Pada 2017, momentum Ramadhan terjadi pada sekitar tanggal 25 Mei, sementara tahun lalu di pertengahan bulan. Pada tahun ini, Ramadhan dimulai pada awal Mei yang berakhir dengan Lebaran di awal Juni. 

Berbicara kenaikan harga, Suhariyanto menuturkan, biasanya terjadi pada pekan pertama dan pekan terakhir Ramadhan. "Makanya, kenaikan harga tahun ini akan menumpuk di bulan Mei, dan Juni kemungkinan (tingkat inflasi) bisa lebih rendah," ucapnya. 

Sementara itu, dengan angka 0,86%, inflasi tahunan menjadi 3,3%. Angka tersebut lebih rendah dari inflasi tahunan pada Mei 2017 sebesar 4,33%, tapi sedikit lebih tinggi dibanding inflasi tahunan pada Mei 2018 yakni 3,12%. 

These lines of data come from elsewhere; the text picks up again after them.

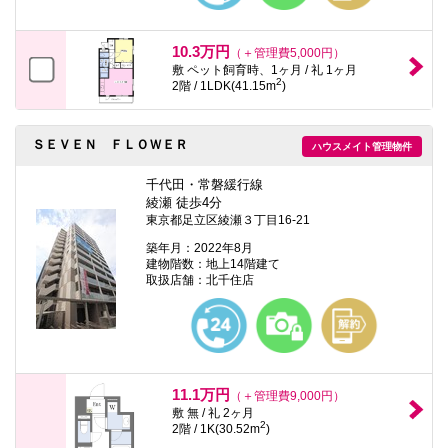
10.3万円
（＋管理費5,000円）
敷 ペット飼育時、1ヶ月 / 礼 1ヶ月
2
2階 / 1LDK(41.15m
)
ＳＥＶＥＮ ＦＬＯＷＥＲ
ハウスメイト管理物件
千代田・常磐緩行線
綾瀬 徒歩4分
東京都足立区綾瀬３丁目16-21
築年月：2022年8月
建物階数：地上14階建て
取扱店舗：北千住店
11.1万円
（＋管理費9,000円）
敷 無 / 礼 2ヶ月
2
2階 / 1K(30.52m
)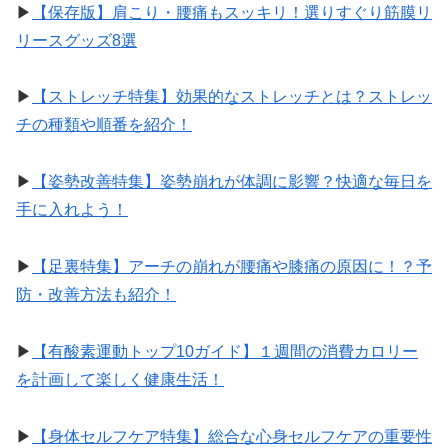
▶︎
【保存版】肩こり・腰痛もスッキリ！選りすぐり筋膜リ
リースグッズ8選
▶︎
【ストレッチ特集】効果的なストレッチとは？ストレッ
チの種類や順番を紹介！
▶︎
【姿勢改善特集】姿勢崩れが体調に影響？快適な毎日を
手に入れよう！
▶︎
【足裏特集】アーチの崩れが腰痛や膝痛の原因に！？予
防・改善方法も紹介！
▶︎
【有酸素運動トップ10ガイド】１週間の消費カロリー
を計画して楽しく健康生活！
▶︎
【身体セルフケア特集】総合な心身セルフケアの重要性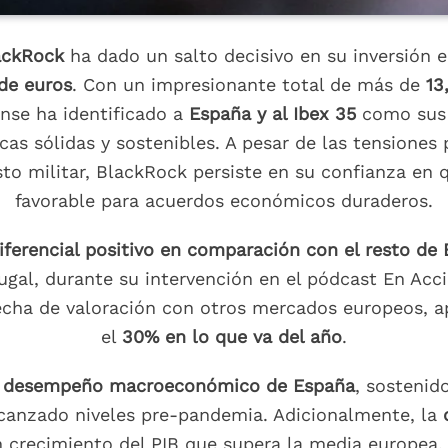
ackRock
ha dado un salto decisivo en su inversión 
de euros
. Con un impresionante total de más de
13
nse ha identificado a
España y al Ibex 35
como sus p
s sólidas y sostenibles. A pesar de las tensiones 
to militar, BlackRock persiste en su confianza en 
favorable para acuerdos económicos duraderos.
ferencial positivo en comparación con el resto de
gal, durante su intervención en el pódcast En Acc
recha de valoración con otros mercados europeos, 
el
30% en lo que va del año
.
o desempeño macroeconómico de España
, sostenid
lcanzado niveles pre-pandemia. Adicionalmente, la
n crecimiento del PIB que supera la media europea,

Suhariyanto menambahkan, dari 82 kota yang dipantau BPS, sebanyak 81 di antaranya mengalami inflasi. Hanya satu kota yang mengalami deflasi, yakni Merauke. "Penyebabnya, terjadi penurunan berbagai harga komoditas sayuran dan beras," tuturnya.

Sebelumnya, laju inflasi nasional selama April 2019 atau satu bulan menjelang Bulan Ramadhan naik menjadi 0,44%. “Kenaikan tersebut cukup signifikan dibanding laju inflasi selama Maret 2019 yang hanya mencapai 0,11%,” tutupnya.